I rolled my eyes. “I know. But maybe we didn’t destroy everything. We barely even set foot on the upper levels, and West threw down those last few charges in a fucking hurry. I’m sure Doctor Shepherd and his team came through and cleared away all the evidence they could, but—what if something is still there? Maybe we can find some hint they left behind.”
He ran a hand through my hair, making a small noise in the back of his throat as he considered it. “Yeah. I guess it could be worth a shot; that place is the closest connection we have to Strand right now. There’s no guarantee we’ll dig anything up, but I dunno what else to do instead.”
“It’s the ‘different shit’ path,” I murmured, inhaling his warm scent.
&
nbsp; “What?”
A soft smile touched my lips. When I’d left Elijah’s room earlier, I had dismissed Matt from his guard duties. I wasn’t sure if the old alpha and I would ever see quite eye-to-eye, but it felt like something had changed between us. An understanding of some kind had been forged.
“Nothing. I love you, Jackson.”
“Love you too, Alexis.”
I nestled further into his chest, letting West’s large frame cradle the back of my body. Surrounded by my mates, I let sleep steal me away.
It took a lot more arguing to get the rest of the men on board with my plan than it’d taken to convince Jackson in the sleepy pre-dawn hours. Sariah insisted on going with us, and Rhys was so opposed to that, he instantly nixed the entire idea.

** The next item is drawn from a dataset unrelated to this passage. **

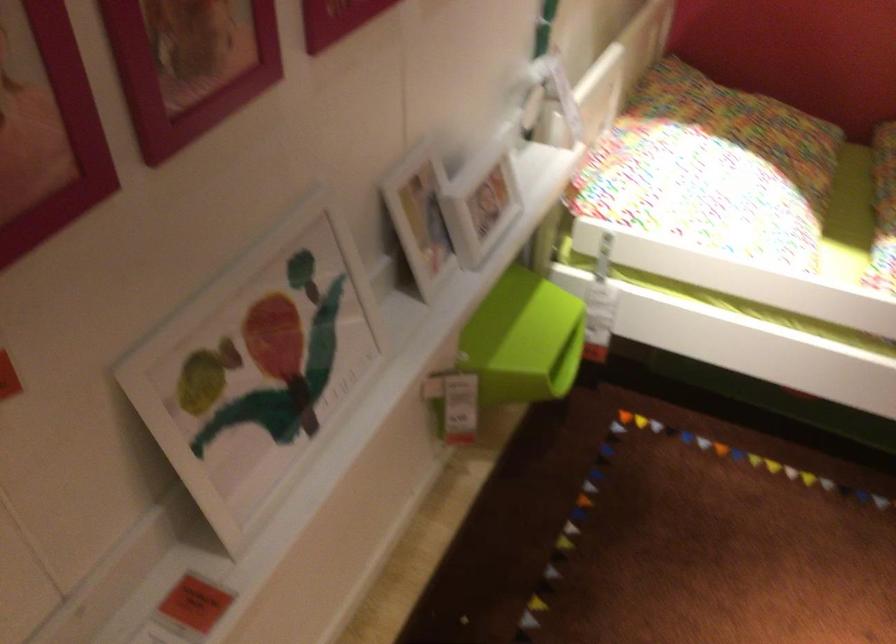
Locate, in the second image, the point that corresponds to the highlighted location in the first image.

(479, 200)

I tried to talk her out of it, agreeing with him that it would be too traumatizing for her to return to the site of her captivity and torture, but she wouldn’t be dissuaded. With her lips pressed together and her blue eyes flashing fire, she’d never looked more like Rhys’s sister. I couldn’t help but wonder if part of her refusal to listen to me was because she was still pissed I hadn’t told my mates about the baby.
Finally, Rhys managed to wrangle a compromise from her. She would assist our efforts by helping Carl and Molly do research rather than coming into the defunct Strand facility with us. It was a decent middle ground—she would come to Salt Lake but wouldn’t actually enter the complex.
I left Val in charge of the pack, knowing everyone, both old and new, would respect her authority.
Because it should’ve been her. She should’ve been alpha, a little voice whispered in the back of my head.
My wolf growled at that, raising her hackles as she quivered under the surface of my skin. The she-wolf side of me, at least, still thought I was capable of leading a pack and guiding my people to a better future.
God, I hoped she was right.
We headed down to the lobby a little before noon, our two large bags—dirty, ripped, and stained from everything they’d been through in the past few months—slung over Jackson’s and West’s backs. The woman at the front desk cut her gaze to us, her eyes narrowing with annoyed suspicion as we trooped through the lobby.